O'Doyle began stripping out of his KoolSuit. The muscles on his arms twitched with every motion, as did the fat around his waist and stomach. Everyone stared at the plethora of small flag tattoos that covered O'Doyle's back and arms. Connell recognized a handful of them: Brazil, Argentina, France, Iraq, Kuwait, Saudi Arabia, Egypt, Turkey, Australia, Russia, Columbia, Algeria. The flags lined up in regimented rows and columns, covering his entire back from below his neck down to his waist and even spreading to his upper arms.
"What are you — poster boy for the United Nations?” Veronica said.
O'Doyle laughed. “Something like that, Professor."
"Why are you stripping?” Lybrand asked, concern showing in her eyes.
"Because I won't be able to swim right across.” O'Doyle stepped out of the suit, unashamed of his nakedness. He gestured to a frothing wave curling up over a jagged rock-fall at the river's far side. “Look where the current is going. I'll probably smash up on that shoal. It'd be sure to rip the suit, and then even if we did make it across I wouldn't last long in the heat.” The KoolSuits kept them all somewhat oblivious of the scorching temperature of the cave, which now topped just over 200 degrees Fahrenheit.

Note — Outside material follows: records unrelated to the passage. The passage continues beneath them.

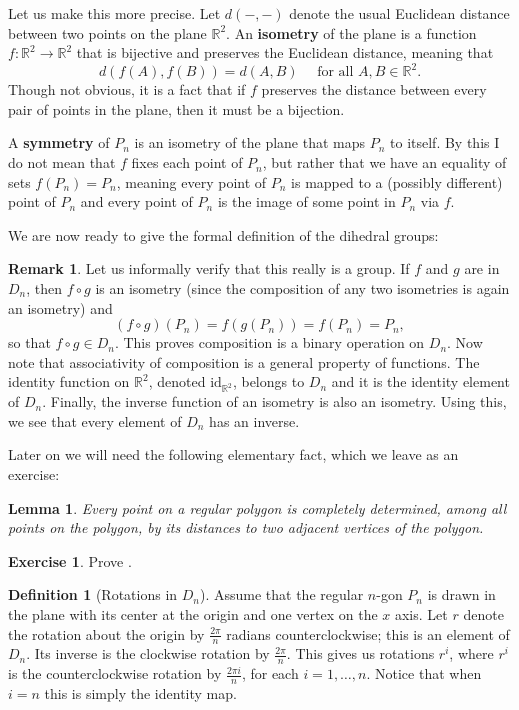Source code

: \documentclass[12pt]{report}
\newtheorem{lemma}[theorem]{Lemma}
\numberwithin{equation}{section}
\numberwithin{theorem}{chapter}
\theoremstyle{definition}
\newtheorem{definition}[theorem]{Definition}
\newtheorem{exercise}{Exercise}
\newtheorem*{basic properties}{Basic Properties}
\newtheorem*{Important Remark}{Important Remark}
\newtheorem{remark}[theorem]{Remark}
\newcommand{\df}[1]{{\bf #1}\index{#1}}
\begin{document}
Let us make this more precise. Let $d(-,-)$ denote the usual Euclidean distance between two points on the plane $\mathbb{R}^2$. An \df{isometry} of the plane is a function $f\!: \mathbb{R}^2 \to \mathbb{R}^2$ that is bijective and preserves the Euclidean distance, meaning that
$$d(f(A),f(B))=d(A,B) \quad \textrm{ for all } A,B \in \mathbb{R}^2.$$
Though not obvious, it is a fact that if $f$ preserves the distance between every pair of points in the plane, then it must be a bijection. 

A \df{symmetry} of $P_n$ is an isometry of the plane that maps $P_n$ to itself. By this I do not mean that $f$ fixes each point of $P_n$, but rather that we have an equality of sets $f(P_n) = P_n$, meaning every point of $P_n$ is mapped to a (possibly different) point of $P_n$ and every point of $P_n$ is the image of some point in $P_n$ via $f$.

We are now ready to give the formal definition of the dihedral groups:



\begin{remark}
Let us informally verify that this really is a group.
If $f$ and $g$ are in $D_n$, then $f \circ g$ is an isometry (since the composition of any two isometries is again an isometry) and 
$$(f \circ g)(P_n) = f(g(P_n)) = f(P_n) = P_n,$$ 
so that $f \circ g \in D_n$. This proves composition is a binary operation on $D_n$. 
Now note that associativity of composition is a general property of functions.
The identity function on $\mathbb{R}^2$, denoted $\mathrm{id}_{\mathbb{R}^2}$, belongs to $D_n$ and it is the identity element of $D_n$.
Finally, the inverse function of an isometry is also an isometry. Using this, we see that every element of $D_n$ has an inverse.
\end{remark}


Later on we will need the following elementary fact, which we leave as an exercise:

\begin{lemma}\label{lemma polygon}
	Every point on a regular polygon is completely determined, among all points on the polygon, by its distances to two adjacent vertices of the polygon.
\end{lemma}


\begin{exercise}
	Prove .
\end{exercise}


\begin{definition}[Rotations in $D_n$]
	Assume that the regular $n$-gon $P_n$ is drawn in the plane with its center at the origin and one vertex on the $x$ axis. Let $r$ denote the rotation about the origin by $\frac{2\pi}{n}$ radians counterclockwise; this is an element of $D_n$. Its inverse is the clockwise rotation by $\frac{2 \pi}{n}$. This gives us rotations $r^i$, where $r^i$ is the counterclockwise rotation by $\frac{2 \pi i}{n}$, for each $i = 1, \ldots, n$. Notice that when $i=n$ this is simply the identity map.
\end{definition}
\end{document}

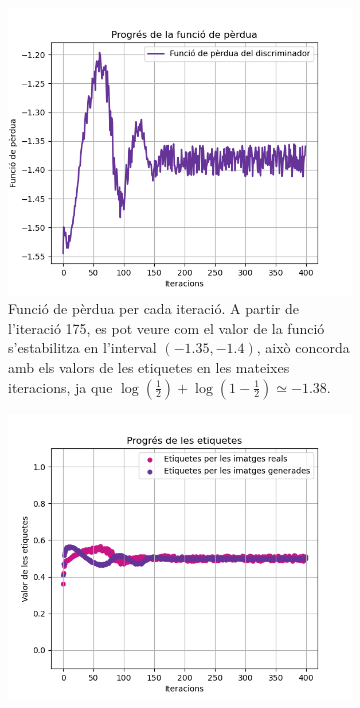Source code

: \begin{figure}
	\label{fig:labels_loss_400}
	\begin{subfigure}{0.45\textwidth}
		\includegraphics[width=\linewidth]{figures/model/loss_plot.png}
		\caption{Funció de pèrdua per cada iteració. A partir de l'iteració 175, es pot veure com el valor de la funció s'estabilitza en l'interval $(-1.35, -1.4)$, això concorda amb els valors de les etiquetes en les mateixes iteracions, ja que $\log(\frac{1}{2}) + \log(1-\frac{1}{2}) \simeq -1.38$.}\label{fig:loss_400}
	\end{subfigure}%
	\hspace*{\fill}   %
	\begin{subfigure}{0.45\textwidth}
		\includegraphics[width=\linewidth]{figures/model/labels_plot.png}

\end{subfigure}
\end{figure}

"Christ,” O'Doyle said, a sheen of sweat breaking out over his body. “It's pretty fucking hot down here."
"You don't have to do this, O'Doyle,” Connell said.
O'Doyle flashed a reassuring smile. “Sure I do. We have limited supplies, Mr. Kirkland. We can't afford to backtrack."
Connell cupped his gloved hands into the river, then put his face into his hands. The water felt only a little cooler than the air.
"This water is probably 150 degrees,” Connell said. “You're not going to last long."
"Then I'll have to get across quick,” O'Doyle said.
O'Doyle gesture to Lybrand for some rope. She brought it to him, touching his hand and looking at his face. O'Doyle looked back at her with a quick, confident smile, then looked up at the rest of the party.
"I'm going to tie this around me,” he yelled, slipping into his lecturing drill-sergeant voice. He held the rope as if it were a feature of show-and-tell. “If I'm sucked downstream and I don't make it across, you need to reel me in just like a big fish."